サバキを仕掛けるタイミングとして、「相手の技の伸び切り」の他に、「技の起こりを狙う」というのがあると思います。

「技の起こりを狙う」ことは、剣道の世界ではよく云われるものですが、もちろん空手にも妥当します。
例えば、有名な先代館長のストッピングなどはその代表的なものでしょう。相手の動きの起こりを的確に捉えた先代館長のストッピングは凄まじく、相手の膝を粉砕し、はたまた身体を数メートルも吹っ飛ばしてしまうほどの威力がありました。

前回、相手の突き蹴りが伸び切った時速0キロメートルのところを捌くと書きましたが、相手が動き始めるその刹那もほぼ時速0キロメートルであり、サバキの狙い目となります。

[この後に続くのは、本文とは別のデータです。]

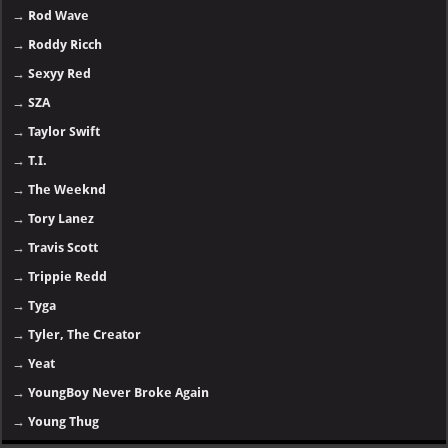
→
Rod Wave
→
Roddy Ricch
→
Sexyy Red
→
SZA
→
Taylor Swift
→
T.I.
→
The Weeknd
→
Tory Lanez
→
Travis Scott
→
Trippie Redd
→
Tyga
→
Tyler, The Creator
→
Yeat
→
YoungBoy Never Broke Again
→
Young Thug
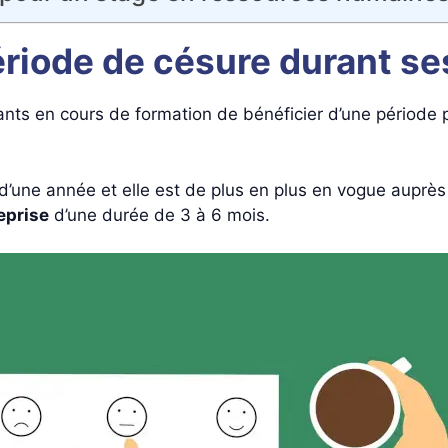
riode de césure durant se
nts en cours de formation de bénéficier d’une période p
’une année et elle est de plus en plus en vogue auprès 
eprise
d’une durée de 3 à 6 mois.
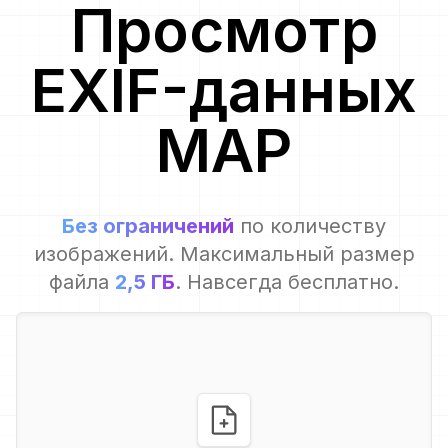
Просмотр
EXIF-данных
MAP
Без ограничений
по количеству
изображений. Максимальный размер
файла
2,5 ГБ
. Навсегда бесплатно.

「技の起こりをおさえる」方法としては、相手の動きを読むこと、そして、技術としてはストッピングやカッティングなどの技術を普段から修得しておくことが必要だと思います。
しかし、それだけではサバキにはつながらないと思います。自身の初動のスピードを上げていかねばならないと思います。動き始めのスイッチを入れた途端、スーパーカーのごとくいきなり最高速に到達するような、いいえ、スイッチを入れた途端に大爆発する爆弾のようなスピードを身に着けないといけないと考えます。
それには、芦原空手の基本稽古が欠かせません。そして、その基本の習得により、十分に「身体のこなれ」を身につけることが肝要です。それが、刹那に動ける身体や感覚につながると思います。


読んでいただいている方の中には、従来の空手のイメージと違うなと思われる方もおられると思います。
その通りです。
芦原空手は単に突いたり蹴ったりする空手とは一線を画するものであります。筋力や体格差、生来の気性などで戦う従来の空手と違い、純粋に技術で戦うことができる空手だと思っております。

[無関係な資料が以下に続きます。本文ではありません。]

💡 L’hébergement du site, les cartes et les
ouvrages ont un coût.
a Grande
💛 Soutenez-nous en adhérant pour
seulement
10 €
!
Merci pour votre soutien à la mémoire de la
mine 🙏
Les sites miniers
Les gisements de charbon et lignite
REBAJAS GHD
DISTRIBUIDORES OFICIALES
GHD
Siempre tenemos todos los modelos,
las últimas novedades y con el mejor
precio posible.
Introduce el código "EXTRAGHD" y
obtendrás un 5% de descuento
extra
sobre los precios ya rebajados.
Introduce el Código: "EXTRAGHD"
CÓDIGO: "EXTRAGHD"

前回や今回でお話したようなサバキの技術を完全に自家薬籠中の物にしたあかつきには、その技術たるや、例えるならば、はるかなる大河の岸辺に立って対岸の人たちを眺めるというような悠然としたものであり、逆から見ると、決して渡ることのできない大河の向こう側に泰然自若とした武人が立っているのを只ただ見つめている光景とでも言えるものではないでしょうか。
芦原空手と従来の空手には、それだけの技術の差が歴然と存在すると信じております。

いろいろと偉そうに書きましたが、芦原空手を通じて、技術で戦える空手家になりたいと切に願っております。